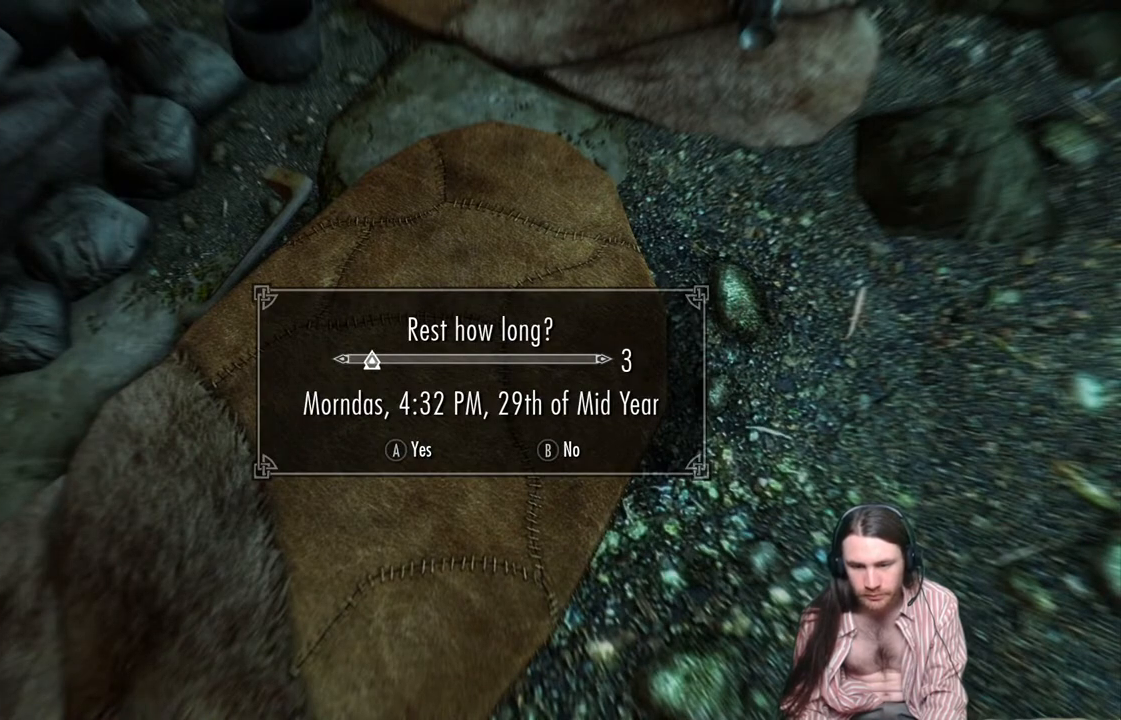
{"buttons": [], "left_stick": "center", "right_stick": "center", "events": [[133, "A", "up"]]}
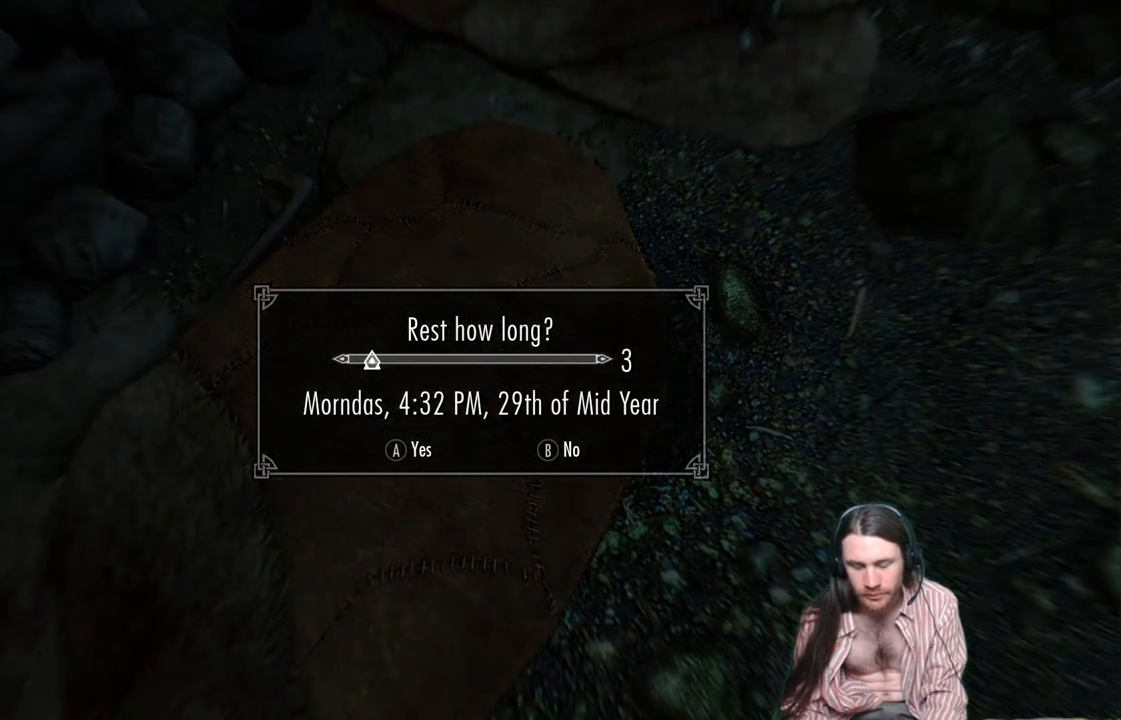
{"buttons": [], "left_stick": "center", "right_stick": "center", "events": []}
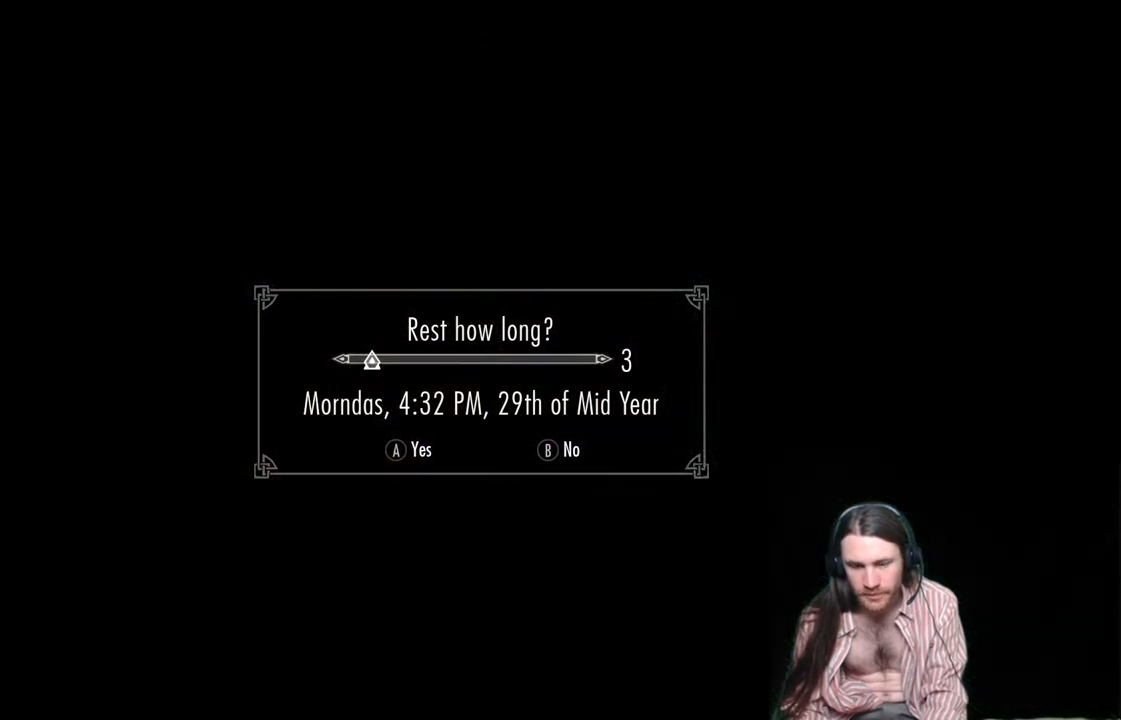
{"buttons": [], "left_stick": "center", "right_stick": "center", "events": []}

## What you need to do
Omit every picture, then reproduce the rest of the listing exactly.

## Answer space
{"buttons": [], "left_stick": "center", "right_stick": "center", "events": [[133, "A", "up"]]}
{"buttons": [], "left_stick": "center", "right_stick": "center", "events": []}
{"buttons": [], "left_stick": "center", "right_stick": "center", "events": []}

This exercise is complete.